La verdad es que desde el momento en que la esposa lo abandonó cansada de su situación conyugal, la relación entre los amantes no fue tan placentera. Se había convertido en un fácil blanco para la chismografía de la burguesía marplatense. La “otra” sintió a su alrededor un desprecio total. Donde iba le hacían el vacío. Decidió aislarse, pensó hasta en dejar la ciudad si no cesaban las murmuraciones y las miradas insidiosas a su paso. Pero no pudo alejarse de él, del amor total de su vida. Oculta de la vista de todos, tuvo una actitud de reserva que escondía sus emociones y pensamientos. Después cayó víctima de violentos cambios de carácter que más tarde le fueron diagnosticados como depresión maníaca. Luego se complicó su estado al somatizar su realidad de ser efectivamente “la despreciable otra”. En menos de un año a la depresión nerviosa se le sumó un serio problema pulmonar. Un largo año de convalecencia le robó mucho de su fogosidad y vitalidad pero también hizo que él, sintiéndose culpable por la inestabilidad emocional de su querida, reflexionara y tomara una decisión. Era la primera vez que él iba a comportarse como un hombre y no dudó ni un instante. Eligió seguir su camino de vida junto a esa mujer, que dejó todo por seguirlo, frente a toda la sociedad que de cualquier manera nunca lo absolvería. Una vez que decidió tomar el camino definitivo, que sin duda estaba señalado en su destino, hasta pareció estar agradecido por haberse visto obligado a blanquear su situación. De ahí en más ella ya no se escondió ni se encerró en su caparazón protector. Y siempre se los vio juntos, sin ocultarse ni preocuparse del que dirán.

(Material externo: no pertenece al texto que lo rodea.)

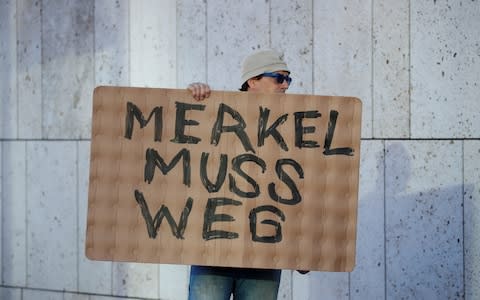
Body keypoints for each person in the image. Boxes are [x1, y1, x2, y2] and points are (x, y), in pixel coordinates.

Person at [187, 49, 305, 300]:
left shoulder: (294, 124)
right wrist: (194, 98)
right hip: (213, 250)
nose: (285, 85)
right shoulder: (216, 112)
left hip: (262, 256)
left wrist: (304, 248)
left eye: (288, 79)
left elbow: (303, 186)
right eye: (278, 78)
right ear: (252, 81)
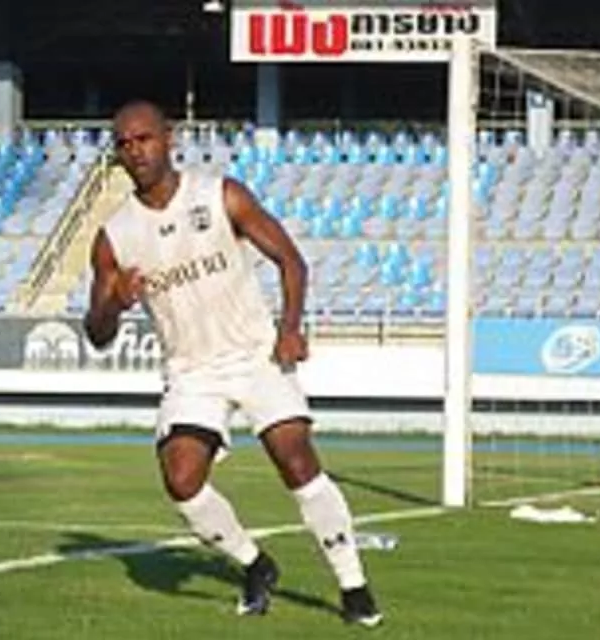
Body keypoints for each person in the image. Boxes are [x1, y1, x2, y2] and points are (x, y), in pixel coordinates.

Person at [83, 100, 382, 627]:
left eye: (144, 138)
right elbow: (97, 334)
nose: (135, 151)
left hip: (255, 354)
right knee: (181, 479)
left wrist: (290, 328)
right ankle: (255, 563)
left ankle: (353, 586)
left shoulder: (221, 194)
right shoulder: (115, 237)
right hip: (192, 371)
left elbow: (291, 261)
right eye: (124, 144)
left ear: (169, 138)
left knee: (295, 459)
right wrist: (115, 303)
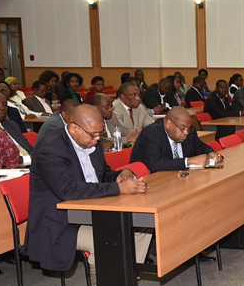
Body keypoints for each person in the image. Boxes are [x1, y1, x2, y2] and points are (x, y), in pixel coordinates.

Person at [26, 105, 151, 280]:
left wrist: (120, 176)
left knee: (142, 225)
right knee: (106, 241)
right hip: (61, 221)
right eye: (93, 134)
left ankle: (124, 277)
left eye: (99, 133)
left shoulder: (92, 142)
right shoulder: (50, 149)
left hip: (92, 209)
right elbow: (67, 190)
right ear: (73, 128)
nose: (97, 139)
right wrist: (118, 188)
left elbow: (102, 175)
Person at [129, 107, 223, 173]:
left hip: (178, 179)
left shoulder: (189, 131)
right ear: (169, 124)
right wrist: (189, 161)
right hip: (151, 183)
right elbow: (156, 164)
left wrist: (211, 153)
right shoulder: (151, 134)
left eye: (188, 129)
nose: (186, 132)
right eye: (183, 128)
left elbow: (199, 146)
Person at [0, 91, 33, 166]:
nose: (2, 108)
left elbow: (29, 148)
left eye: (5, 105)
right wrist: (31, 159)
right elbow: (0, 160)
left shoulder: (11, 124)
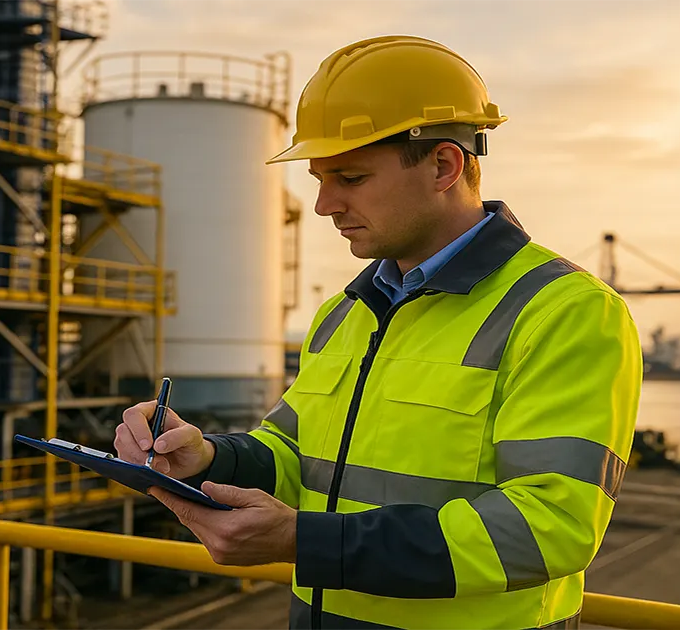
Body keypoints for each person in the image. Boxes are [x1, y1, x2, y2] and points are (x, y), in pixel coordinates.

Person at [115, 35, 643, 630]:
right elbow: (293, 456)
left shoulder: (562, 312)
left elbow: (549, 528)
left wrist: (307, 542)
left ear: (444, 165)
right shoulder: (345, 313)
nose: (322, 205)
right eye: (319, 178)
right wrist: (206, 457)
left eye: (350, 177)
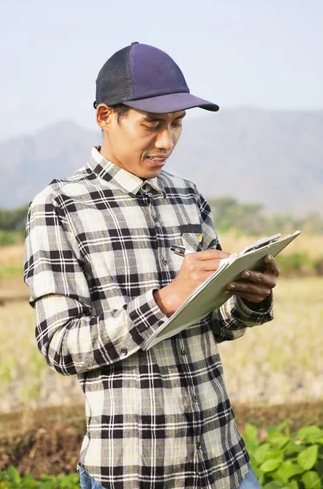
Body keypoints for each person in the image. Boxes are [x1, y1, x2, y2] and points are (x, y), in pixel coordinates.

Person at [23, 42, 279, 489]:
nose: (167, 141)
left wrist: (249, 298)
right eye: (152, 124)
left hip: (226, 466)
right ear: (106, 116)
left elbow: (215, 326)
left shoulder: (188, 196)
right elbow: (60, 346)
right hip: (134, 473)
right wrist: (164, 300)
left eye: (178, 124)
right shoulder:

Una tarde del mes de mayo de uno de los años de la última década del siglo XX, justo una semana antes de alcanzar su cumpleaños número ochenta y nueve, él se durmió en su mecedora, ubicada en el dormitorio de la hermosa casa que poseía en uno de los barrios más tranquilos de la ciudad. El odontólogo, que había estado sufriendo de la enfermedad de Alzheimer por algunos años, nunca se despertó de su último sueño. Se murió gentil y tranquilamente. Tan gentil y tan tranquilo como había sido en vida con ella. Fueron más de cincuenta años de amor sin libreta ni sacramentos. Cincuenta años de vida en común que se quebró cuando ella falleció de un ataque al corazón a los 88 años. De ahí en más fue un bajar la cuesta de la vida para él. Se sintió tan profundamente desesperanzado que no tuvo fuerzas para conservar vivos sus recuerdos y paulatinamente desmejoró su condición al punto de no poder a menudo reconocer a sus amigos.